* _Check your understanding_:
**1)** In the worked trigonometry solution, rewrite the paragraph beginning "The left hand side" more briefly while keeping its main point.
**2)** Transcribe the worked trigonometry solution between "(1 - cos (x) ^2) ^2 = 1" and "Answer: (identity has been verified)", inclusive.

Extract to read section start

Verify sin^4 x - sin^2 x = cos^4 x - cos^2 x is an identity.

(identity has been verified)

Step-by-step explanation:

Verify the following identity:

sin (x) ^4 - sin (x) ^2 = cos (x) ^4 - cos (x) ^2

sin (x) ^2 = 1 - cos (x) ^2:

sin (x) ^4 - 1 - cos (x) ^2 = ^? cos (x) ^4 - cos (x) ^2

- (1 - cos (x) ^2) = cos (x) ^2 - 1:

cos (x) ^2 - 1 + sin (x) ^4 = ^? cos (x) ^4 - cos (x) ^2

sin (x) ^4 = (sin (x) ^2) ^2 = (1 - cos (x) ^2) ^2:

-1 + cos (x) ^2 + (1 - cos (x) ^2) ^2 = ^? cos (x) ^4 - cos (x) ^2

(1 - cos (x) ^2) ^2 = 1 - 2 cos (x) ^2 + cos (x) ^4:

-1 + cos (x) ^2 + 1 - 2 cos (x) ^2 + cos (x) ^4 = ^? cos (x) ^4 - cos (x) ^2

-1 + cos (x) ^2 + 1 - 2 cos (x) ^2 + cos (x) ^4 = cos (x) ^4 - cos (x) ^2:

cos (x) ^4 - cos (x) ^2 = ^? cos (x) ^4 - cos (x) ^2

The left hand side and right hand side are identical:

Answer: (identity has been verified)

Extract to read section end
Listed records section start

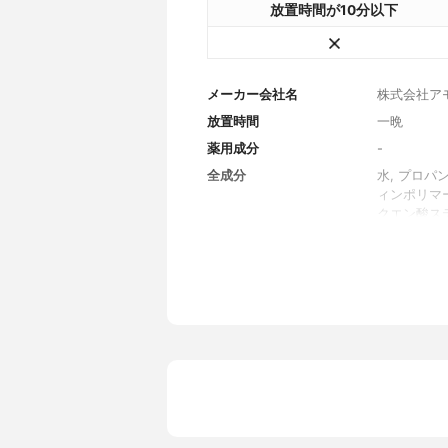
放置時間が10分以下
メーカー会社名
株式会社ア
放置時間
一晩
薬用成分
-
全成分
水, プロパ
ィンポリマー
クエン酸ステ
ポリグリセ
クリル酸２
（Ｃ１０－
リセリン, Ｅ
ン酸ソルビタ
ス培養物, 
内容量
60ml
香り
無香料
製造国
韓国
内容量のバリエーション
-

Listed records section end

* _Response list_:
**1)** Both sides are the same.

**2)**
(1 - cos (x) ^2) ^2 = 1 - 2 cos (x) ^2 + cos (x) ^4:

-1 + cos (x) ^2 + 1 - 2 cos (x) ^2 + cos (x) ^4 = ^? cos (x) ^4 - cos (x) ^2

-1 + cos (x) ^2 + 1 - 2 cos (x) ^2 + cos (x) ^4 = cos (x) ^4 - cos (x) ^2:

cos (x) ^4 - cos (x) ^2 = ^? cos (x) ^4 - cos (x) ^2

The left hand side and right hand side are identical:

Answer: (identity has been verified)